Young Army Nurse Was The Only American Woman To Die Under Enemy Fire In Vietnam



On June 4, 1969, Army nurse Sharon Lane sent a letter to her parents in Ohio from the first lieutenant's assignment at the 312th Medical Evacuation Hospital in Chu Lai, Vietnam. Lane's unit, the 74th Medical Battalion, had just reached a milestone by treating its 10,000th patient since arriving in country. She wrote: "Start 'nights' tomorrow so don't have to get up early tomorrow. Nice thought. Still very quiet around here. Haven't gotten mortared for a couple of weeks now ..."
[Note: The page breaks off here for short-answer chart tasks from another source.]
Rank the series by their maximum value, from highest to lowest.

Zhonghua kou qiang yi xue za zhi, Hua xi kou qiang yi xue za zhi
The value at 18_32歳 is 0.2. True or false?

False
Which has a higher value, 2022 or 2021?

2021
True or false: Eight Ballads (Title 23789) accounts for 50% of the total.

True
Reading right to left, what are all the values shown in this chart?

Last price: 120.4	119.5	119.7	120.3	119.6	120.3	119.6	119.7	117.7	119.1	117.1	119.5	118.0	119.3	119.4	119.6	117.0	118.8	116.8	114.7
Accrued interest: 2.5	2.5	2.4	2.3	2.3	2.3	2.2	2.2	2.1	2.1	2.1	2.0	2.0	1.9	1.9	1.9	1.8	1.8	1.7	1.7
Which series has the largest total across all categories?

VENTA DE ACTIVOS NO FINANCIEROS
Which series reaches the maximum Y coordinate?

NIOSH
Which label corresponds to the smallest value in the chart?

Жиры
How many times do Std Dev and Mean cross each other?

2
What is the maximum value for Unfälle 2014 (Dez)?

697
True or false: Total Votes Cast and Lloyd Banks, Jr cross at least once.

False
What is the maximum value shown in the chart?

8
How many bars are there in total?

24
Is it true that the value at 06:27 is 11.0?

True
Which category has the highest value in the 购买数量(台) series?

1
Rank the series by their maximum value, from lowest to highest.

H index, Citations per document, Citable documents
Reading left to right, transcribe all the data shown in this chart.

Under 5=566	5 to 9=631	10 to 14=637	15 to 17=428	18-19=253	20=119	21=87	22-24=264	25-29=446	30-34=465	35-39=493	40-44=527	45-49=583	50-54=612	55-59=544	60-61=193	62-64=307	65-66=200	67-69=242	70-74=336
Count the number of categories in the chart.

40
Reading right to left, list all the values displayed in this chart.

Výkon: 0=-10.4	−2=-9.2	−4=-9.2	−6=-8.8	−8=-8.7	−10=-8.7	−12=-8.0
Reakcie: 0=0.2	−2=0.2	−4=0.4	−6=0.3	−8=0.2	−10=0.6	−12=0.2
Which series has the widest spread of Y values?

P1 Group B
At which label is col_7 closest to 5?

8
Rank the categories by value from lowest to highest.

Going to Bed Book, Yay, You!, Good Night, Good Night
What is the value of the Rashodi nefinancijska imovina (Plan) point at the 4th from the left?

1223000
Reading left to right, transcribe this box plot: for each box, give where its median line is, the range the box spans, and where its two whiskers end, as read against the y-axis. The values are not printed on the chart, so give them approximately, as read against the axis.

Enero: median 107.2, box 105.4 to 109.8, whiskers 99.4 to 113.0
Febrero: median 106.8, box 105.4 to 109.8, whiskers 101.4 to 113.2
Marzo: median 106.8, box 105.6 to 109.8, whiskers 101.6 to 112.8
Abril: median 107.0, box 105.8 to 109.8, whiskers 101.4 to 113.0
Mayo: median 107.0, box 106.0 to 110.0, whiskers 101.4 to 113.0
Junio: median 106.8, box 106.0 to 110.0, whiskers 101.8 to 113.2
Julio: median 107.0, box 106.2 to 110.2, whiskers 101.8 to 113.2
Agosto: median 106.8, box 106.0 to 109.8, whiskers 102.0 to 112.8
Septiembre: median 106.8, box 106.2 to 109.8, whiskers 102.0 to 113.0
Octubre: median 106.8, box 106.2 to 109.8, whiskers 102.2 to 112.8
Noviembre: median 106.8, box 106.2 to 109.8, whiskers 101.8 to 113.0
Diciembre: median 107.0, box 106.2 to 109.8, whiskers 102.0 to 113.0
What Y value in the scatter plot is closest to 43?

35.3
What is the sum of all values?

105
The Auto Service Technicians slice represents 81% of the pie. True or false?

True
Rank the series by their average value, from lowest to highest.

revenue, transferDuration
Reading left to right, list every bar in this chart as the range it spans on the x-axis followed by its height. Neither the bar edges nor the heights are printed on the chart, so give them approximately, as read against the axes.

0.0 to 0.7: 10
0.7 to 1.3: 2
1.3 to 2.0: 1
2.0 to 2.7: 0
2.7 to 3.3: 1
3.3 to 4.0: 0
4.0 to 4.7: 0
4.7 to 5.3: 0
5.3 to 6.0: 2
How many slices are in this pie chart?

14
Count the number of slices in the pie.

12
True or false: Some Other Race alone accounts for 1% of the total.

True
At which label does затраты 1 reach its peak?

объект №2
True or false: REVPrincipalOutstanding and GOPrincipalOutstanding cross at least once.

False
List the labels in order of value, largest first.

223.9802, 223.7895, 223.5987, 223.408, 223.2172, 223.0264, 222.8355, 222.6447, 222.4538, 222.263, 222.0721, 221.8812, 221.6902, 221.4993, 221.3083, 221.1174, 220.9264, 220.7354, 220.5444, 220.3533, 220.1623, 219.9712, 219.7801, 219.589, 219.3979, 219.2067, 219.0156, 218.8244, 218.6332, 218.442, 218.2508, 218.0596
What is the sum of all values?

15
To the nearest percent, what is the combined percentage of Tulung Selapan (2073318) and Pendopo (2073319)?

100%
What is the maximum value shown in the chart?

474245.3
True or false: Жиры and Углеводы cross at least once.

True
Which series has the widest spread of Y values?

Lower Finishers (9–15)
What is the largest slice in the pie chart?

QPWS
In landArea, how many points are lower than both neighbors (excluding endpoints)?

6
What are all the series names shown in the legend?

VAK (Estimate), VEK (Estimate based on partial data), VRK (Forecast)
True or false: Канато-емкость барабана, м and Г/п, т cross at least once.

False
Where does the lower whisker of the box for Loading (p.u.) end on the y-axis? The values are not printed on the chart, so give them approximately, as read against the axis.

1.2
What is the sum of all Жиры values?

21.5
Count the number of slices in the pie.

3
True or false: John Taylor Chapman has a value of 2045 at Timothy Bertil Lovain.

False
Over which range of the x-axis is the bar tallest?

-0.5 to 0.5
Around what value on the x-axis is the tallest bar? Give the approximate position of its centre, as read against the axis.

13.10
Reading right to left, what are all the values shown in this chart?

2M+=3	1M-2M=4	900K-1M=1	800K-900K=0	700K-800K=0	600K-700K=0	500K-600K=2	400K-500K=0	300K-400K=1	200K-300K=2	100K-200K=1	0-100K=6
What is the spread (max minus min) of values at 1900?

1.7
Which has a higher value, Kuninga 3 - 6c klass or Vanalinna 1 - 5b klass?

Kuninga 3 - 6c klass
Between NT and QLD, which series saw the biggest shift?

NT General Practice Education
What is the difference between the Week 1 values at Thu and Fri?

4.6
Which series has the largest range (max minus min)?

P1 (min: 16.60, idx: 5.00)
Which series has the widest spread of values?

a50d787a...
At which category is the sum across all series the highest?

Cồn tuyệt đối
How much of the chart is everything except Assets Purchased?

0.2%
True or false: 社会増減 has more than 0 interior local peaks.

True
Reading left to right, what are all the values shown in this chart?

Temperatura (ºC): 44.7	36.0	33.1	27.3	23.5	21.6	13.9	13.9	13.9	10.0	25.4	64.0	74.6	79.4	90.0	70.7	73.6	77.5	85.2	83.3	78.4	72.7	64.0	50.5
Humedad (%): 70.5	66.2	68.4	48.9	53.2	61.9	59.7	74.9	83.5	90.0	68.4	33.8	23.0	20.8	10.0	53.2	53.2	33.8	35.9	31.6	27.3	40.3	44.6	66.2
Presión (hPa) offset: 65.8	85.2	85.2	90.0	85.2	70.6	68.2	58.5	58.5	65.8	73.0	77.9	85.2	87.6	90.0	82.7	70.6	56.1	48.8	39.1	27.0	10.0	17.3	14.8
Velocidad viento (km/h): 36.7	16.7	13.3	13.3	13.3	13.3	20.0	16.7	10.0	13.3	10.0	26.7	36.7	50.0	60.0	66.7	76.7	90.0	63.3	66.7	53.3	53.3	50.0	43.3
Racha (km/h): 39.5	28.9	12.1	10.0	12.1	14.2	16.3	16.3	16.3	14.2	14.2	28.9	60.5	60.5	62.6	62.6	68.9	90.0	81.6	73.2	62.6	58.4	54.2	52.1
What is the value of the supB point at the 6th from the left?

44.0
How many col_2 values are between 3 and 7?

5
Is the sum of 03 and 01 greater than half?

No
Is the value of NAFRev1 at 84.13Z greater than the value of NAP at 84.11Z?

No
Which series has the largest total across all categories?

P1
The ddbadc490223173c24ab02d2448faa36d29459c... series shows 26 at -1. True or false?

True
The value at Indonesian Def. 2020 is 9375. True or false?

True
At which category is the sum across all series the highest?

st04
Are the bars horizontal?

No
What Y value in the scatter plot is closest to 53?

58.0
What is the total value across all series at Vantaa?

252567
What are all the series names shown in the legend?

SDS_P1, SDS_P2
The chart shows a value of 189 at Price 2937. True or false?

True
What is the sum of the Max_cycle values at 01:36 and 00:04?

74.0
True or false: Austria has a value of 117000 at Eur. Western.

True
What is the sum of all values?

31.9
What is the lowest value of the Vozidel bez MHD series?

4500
Four days later, Lane was dead.

During the early hours of June 8, a Soviet-built, 122-mm rocket slammed into Ward 4 of the hospital. A piece of shrapnel ripped through Lane's aorta, killing her instantly. She died just one month short of her 26th birthday.

Lane is the only American servicewoman killed as a direct result of hostile fire during the Vietnam War. Born in Zanesville, Ohio, she graduated from that state's Aultman Hospital School of Nursing in 1965 and joined the U.S. Army Nurse Corps Reserve in April 1968. She arrived in Vietnam one year later, less than two months before her death. Lane's awards include the Purple Heart, the Bronze Star with a "V" for gallantry, the National Defense Service Medal, The Nation of Vietnam Medal, and the South Vietnamese Gallantry Cross with Palm.

Lane's many honors include a statue at the Aultman School, buildings in her name there and at Fort Hood, Texas, and at Fort Belvoir, Va., the first Department of Defense installation road named after a woman.

Yet her mother says Lane would approve of none of this. "She wasn't that kind of person," Kay Lane has said. "She just thought she was ... an ordinary person."